In a 2019 tweet, Chakrabarti wrote that the New Democrats and Blue Dog Caucus should be called "the New Southern Democrats" for voting to "enable a racist system". This was in response to Democratic representatives approving an aid package which included funding for southern border enforcement. The House Democratic Caucus Twitter account, managed by Hakeem Jeffries, objected to his referring to Sharice Davids by name in these posts and attacked him for his perceived targeting of a Native American woman and person of color.

====Resignation as chief of staff====
On August 2, 2019, Representative Ocasio-Cortez announced that Saikat Chakrabarti "has decided to leave the office to work with New Consensus to further develop plans for a Green New Deal." That same day, in an interview with The Intercept, Chakrabarti said he would be starting work with New Consensus, an organization dedicated to the Green New Deal, the congresswoman's "ambitious climate, economic, and racial justice agenda."

=== Housing ===
Chakrabarti supports an "all-of-the-above" approach to combat the housing crisis in the United States. He has advocated cutting "red tape to accelerate development", increasing funding "for low-income housing" and creating a federal agency to provide "low-interest financing to pay for home construction." Chakrabarti has also criticized the "tribal politics" surrounding the housing and cost-of-living crises in San Francisco, arguing that such dynamics have worsened these problems instead of encouraging engagement with fresh ideas.

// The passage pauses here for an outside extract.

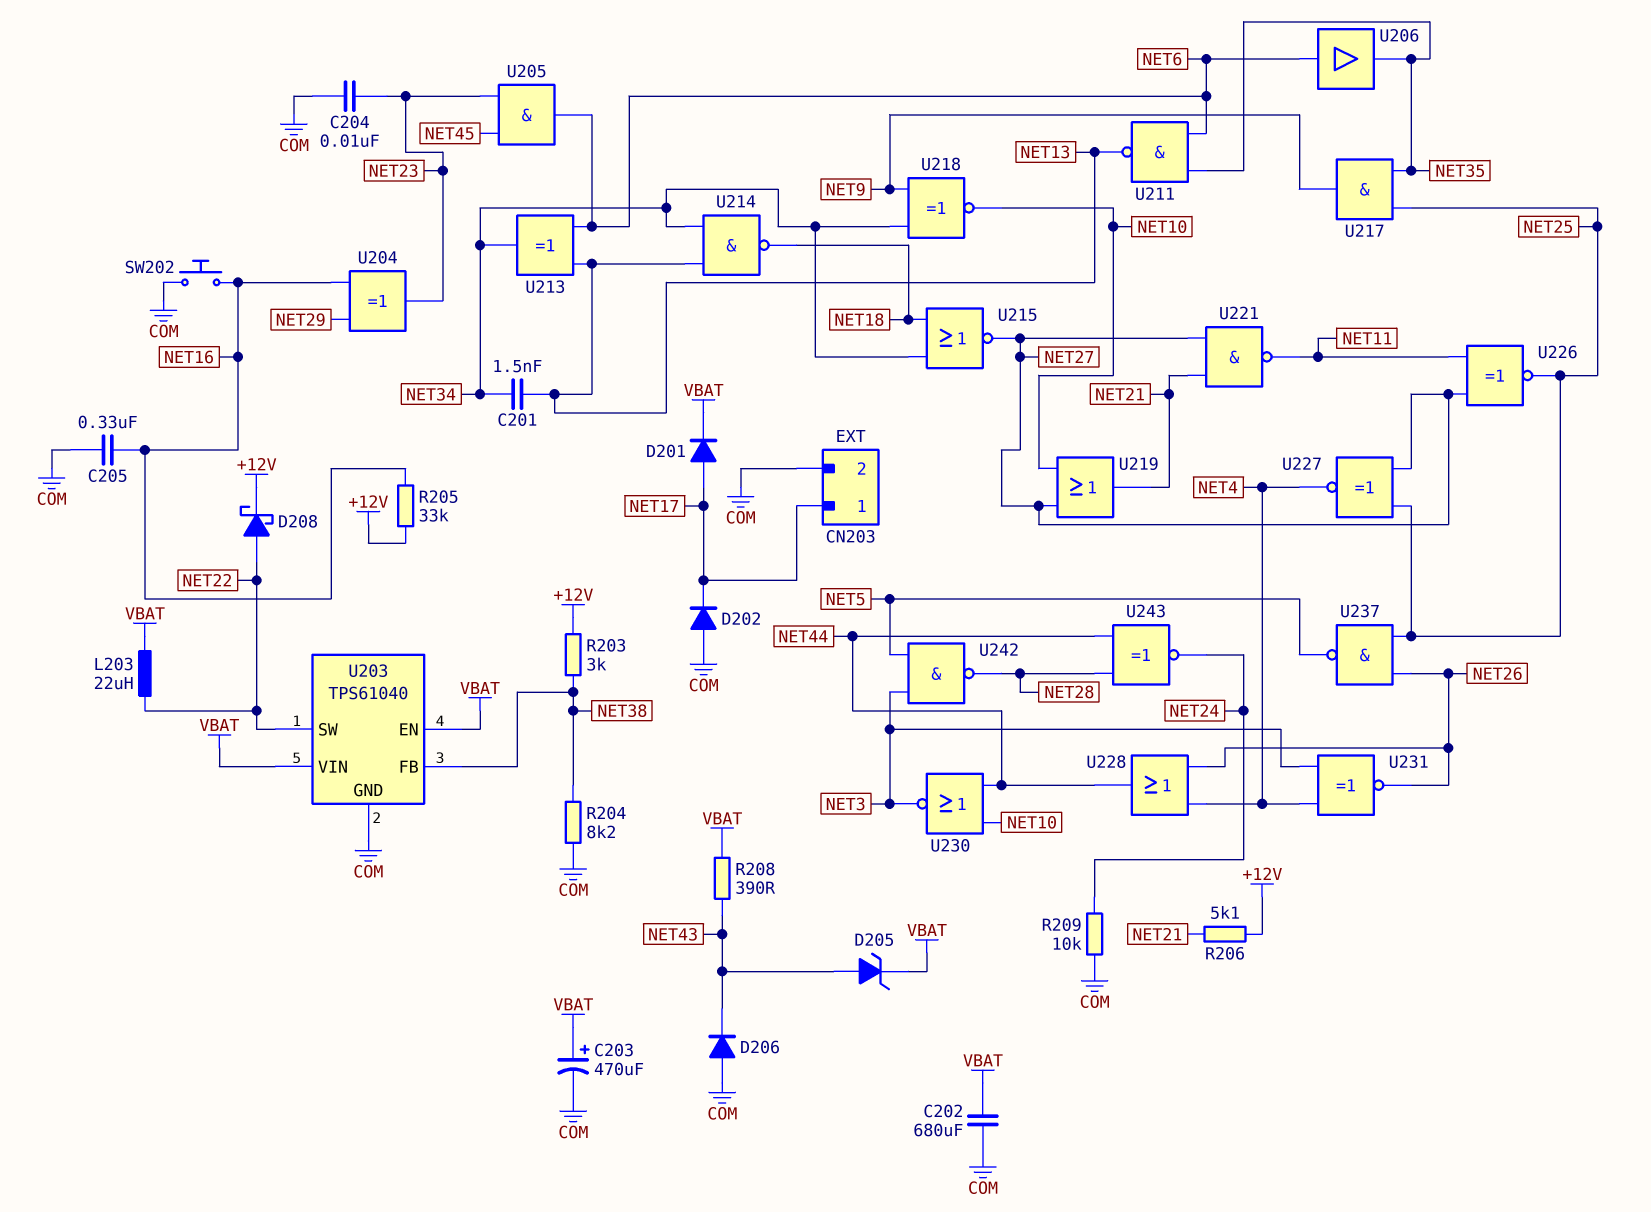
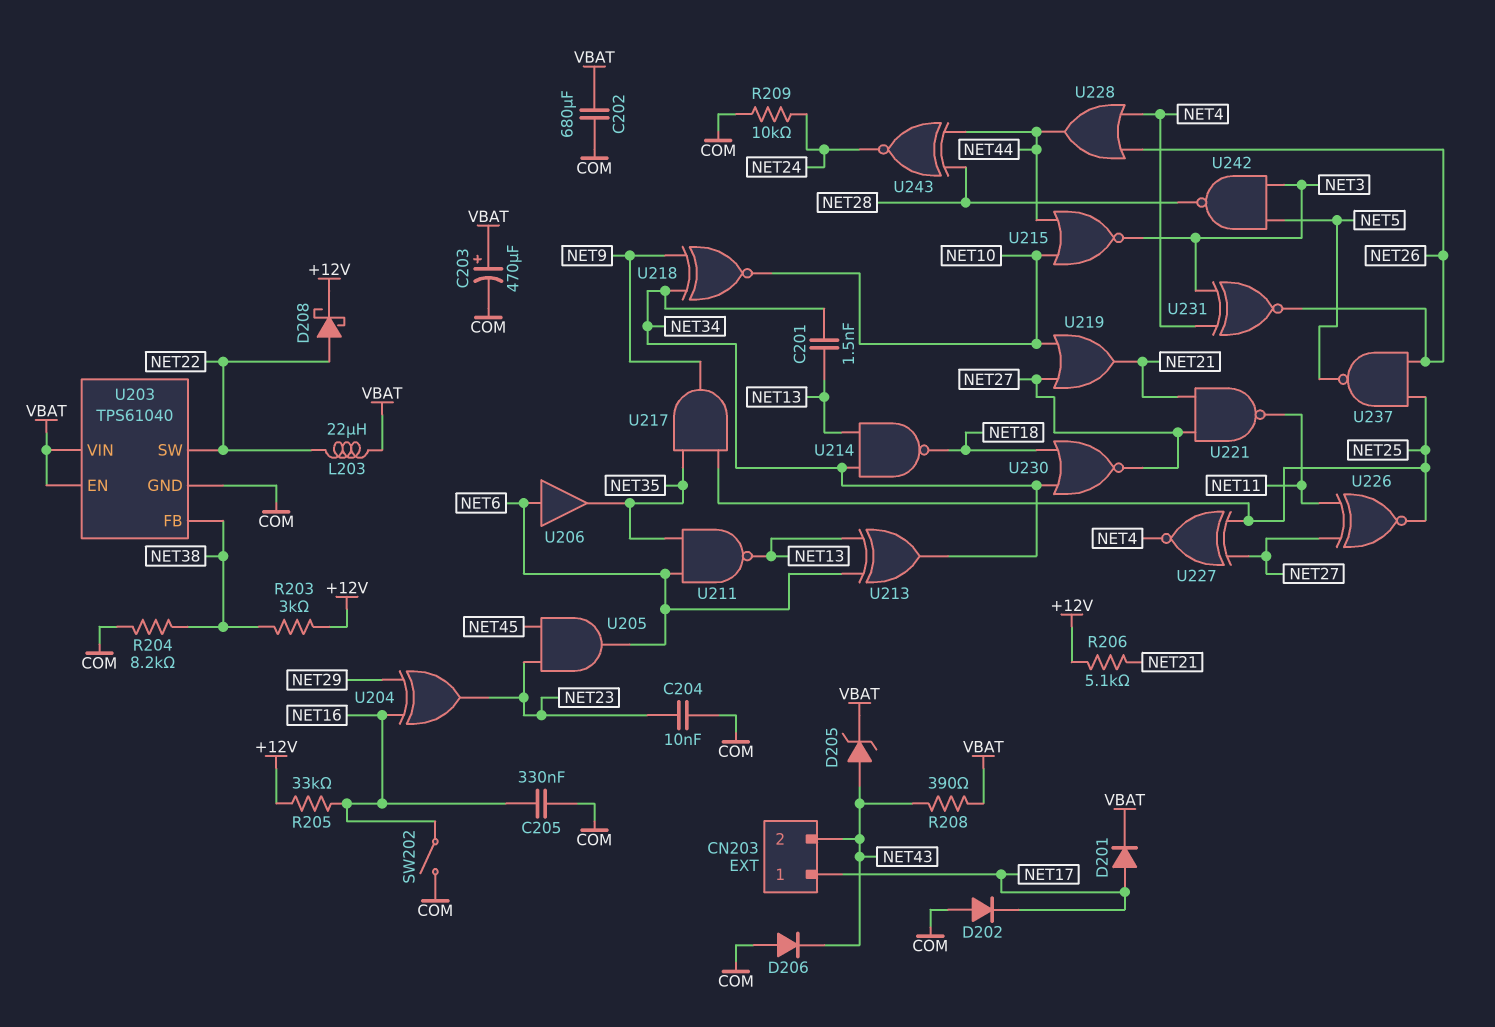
CN203 pin 2: COM -> NET43
SW202: button (COM, NET16) -> switch (COM, NET16)
U215: NOR (in NET18, in NET34, out NET27) -> NOR (in NET10, in NET44, out NET3)
U230: NOR (in NET10, in NET44, out NET3) -> NOR (in NET18, in NET34, out NET27)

===2026 congressional campaign===

Campaign logo

On February 5, 2025, Chakrabarti announced his candidacy for California's 11th congressional district in 2026, challenging former House Speaker Nancy Pelosi in the Democratic primary. In his announcement, he affirmed his respect for Pelosi, but stated, "it's become clear to me that the Democratic Party needs new leadership," and added that Democratic congressional leaders were "paralyzed and unprepared" for the second Trump presidency.

On November 6, 2025, Pelosi announced that she would not be seeking re-election for her seat, leaving it open for the first time in 40 years. State senator Scott Wiener and supervisor Connie Chan also announced campaigns for the seat. In March 2026, Justice Democrats backed his campaign. Numerous media outlets noted that his former employer, Rep. Alexandria Ocasio-Cortez, declined to endorse him and avoided mentioning him in interviews.

Among the election issues were Chakrabarti's residence. He first moved to San Francisco in 2009. In 2018, he bought a house in Gaithersburg, Maryland, and identified it as his principal place of residence, both on loan forms and on more than one Maryland tax form. Chakrabarti said that he bought the home for his parents, never actually lived there, and only stayed there for periods of a couple of months at most.

On June 3, 2026, Chakrabarti ended his congressional campaign after early results in the jungle primary showed him in a distant third place.

==Personal life==
Chakrabarti is married to Kamilka Malwatte; they have a daughter, born in 2019. In December 2025, Business Insider estimated his net worth to be at least $167 million primarily from equity in Stripe.